- _ЗАДАНИЕ_
Какое представление, по словам зрителей в отрывке о театральной публике, собираются играть?

- _ОТРЫВОК ДЛЯ ЧТЕНИЯ_

======

Успокоились, уселись.
– Какая игра?
– «Лев Гурыч Синичкин».[4]
– Живокини действует?
– Действует.
– Ублажит! Намедни он на кровати с господином Васильевым[5] разыгрывали… умора!
– Почтенный, подвиньтесь маленько.
– Не забывайся!
– Ух, как страшно!
– В шубе-то, пожалуй, сопреешь, а девать ее некуда.
– В шубе совсем невозможно – растаешь: жара, как в кузнице.
– Квасок малиновый!
– Что ты тут топчешься? Еще игра не начиналась, а уж он с квасом!
– Ты приходи по третьему поту, а теперь пока рано: к твоему квасу еще расположения нет.
– В купонах сидеть превосходнее, а для дам даже оченно. А здесь так намнут…
– Кто же это позволит?
– Да тут, тетенька, и позволения вашего не будут спрашивать, потому – теснота. Видите, как народ прет.
Подобные перемолвки продолжаются и во время антрактов.
Купцы, в среде которых мне приходилось бывать, были неохотливы до театра.
– Живем мы в тех же направлениях, как наши старики жили. И слава богу, – лучше нам не надо! – говорили они.
На сцене Большого московского театра знаменитая танцовщица Фанни Эльслер. Москва преклонялась пред ее талантом. В книжных и музыкальных магазинах выставлены ее портреты; ресторатор Шевалье готовит котлеты а la Fanny Eisler;[6] в табачных магазинах предлагают папиросы Fanny Eisler; модистки мастерят шляпки Fanny Elsler. Имя Фанни Эльслер у всех на языке. Балетоманы наверху блаженства; поэты бряцают на лирах. Увлечение дошло до того, что один солидный чиновник, занимавший видный служебный пост, в порыве восторга, вскочил на козлы кареты артистки и проследовал с нею до ее отеля. Были очень почтенные люди, считавшие за счастье получить от нее на память башмаки, в которых она танцевала. Поэты приветствовали ее восторженными стихами. Н. В. Берг выходил из себя; все ему в ней нравилось.

======

Фрагменты набора данных
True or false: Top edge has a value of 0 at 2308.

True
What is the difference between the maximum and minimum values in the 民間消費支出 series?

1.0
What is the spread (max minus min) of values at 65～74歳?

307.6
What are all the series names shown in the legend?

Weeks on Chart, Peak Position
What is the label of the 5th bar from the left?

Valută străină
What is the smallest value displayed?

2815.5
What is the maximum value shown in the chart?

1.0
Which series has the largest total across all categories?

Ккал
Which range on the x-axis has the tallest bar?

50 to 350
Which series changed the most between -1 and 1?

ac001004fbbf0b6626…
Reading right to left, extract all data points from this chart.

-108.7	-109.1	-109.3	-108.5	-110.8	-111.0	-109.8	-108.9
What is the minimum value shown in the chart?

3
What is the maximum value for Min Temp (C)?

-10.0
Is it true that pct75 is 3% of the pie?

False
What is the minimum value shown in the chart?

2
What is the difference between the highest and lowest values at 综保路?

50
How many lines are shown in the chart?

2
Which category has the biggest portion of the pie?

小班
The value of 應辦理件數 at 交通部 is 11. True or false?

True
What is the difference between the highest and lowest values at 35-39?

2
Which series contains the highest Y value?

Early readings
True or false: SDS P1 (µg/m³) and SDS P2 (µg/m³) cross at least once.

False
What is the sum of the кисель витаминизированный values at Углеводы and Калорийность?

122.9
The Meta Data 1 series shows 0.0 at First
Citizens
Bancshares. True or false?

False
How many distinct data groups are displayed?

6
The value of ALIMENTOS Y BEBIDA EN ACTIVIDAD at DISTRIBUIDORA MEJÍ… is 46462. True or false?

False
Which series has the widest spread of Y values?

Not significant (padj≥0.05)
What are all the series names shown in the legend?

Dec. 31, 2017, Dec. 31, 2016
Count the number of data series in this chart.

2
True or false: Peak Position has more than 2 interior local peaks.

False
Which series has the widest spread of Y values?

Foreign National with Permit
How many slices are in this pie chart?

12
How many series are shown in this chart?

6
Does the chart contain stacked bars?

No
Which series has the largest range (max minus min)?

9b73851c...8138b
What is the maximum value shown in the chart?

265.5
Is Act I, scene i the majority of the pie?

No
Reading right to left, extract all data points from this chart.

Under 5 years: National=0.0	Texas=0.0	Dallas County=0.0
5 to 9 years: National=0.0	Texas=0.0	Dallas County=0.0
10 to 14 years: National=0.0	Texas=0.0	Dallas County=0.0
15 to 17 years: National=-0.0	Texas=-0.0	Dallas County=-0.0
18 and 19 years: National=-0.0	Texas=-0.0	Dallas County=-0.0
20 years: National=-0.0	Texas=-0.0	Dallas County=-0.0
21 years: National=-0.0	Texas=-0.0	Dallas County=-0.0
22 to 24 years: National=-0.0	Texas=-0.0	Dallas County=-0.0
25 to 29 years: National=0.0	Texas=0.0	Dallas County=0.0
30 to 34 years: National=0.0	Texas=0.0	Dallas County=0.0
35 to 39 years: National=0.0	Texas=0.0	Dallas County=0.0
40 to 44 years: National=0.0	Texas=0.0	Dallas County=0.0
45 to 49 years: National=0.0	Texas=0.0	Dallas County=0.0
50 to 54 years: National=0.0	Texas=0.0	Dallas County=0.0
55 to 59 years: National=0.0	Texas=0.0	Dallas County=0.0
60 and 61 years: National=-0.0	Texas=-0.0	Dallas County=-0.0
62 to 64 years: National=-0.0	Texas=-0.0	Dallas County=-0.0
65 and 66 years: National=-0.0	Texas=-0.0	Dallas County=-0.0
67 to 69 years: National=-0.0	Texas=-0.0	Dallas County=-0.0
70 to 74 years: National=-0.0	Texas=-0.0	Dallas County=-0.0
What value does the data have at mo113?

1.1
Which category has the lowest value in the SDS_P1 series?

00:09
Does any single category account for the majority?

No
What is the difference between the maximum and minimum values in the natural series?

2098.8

======

- _МЕСТО ДЛЯ ОТВЕТА_
«Лев Гурыч Синичкин».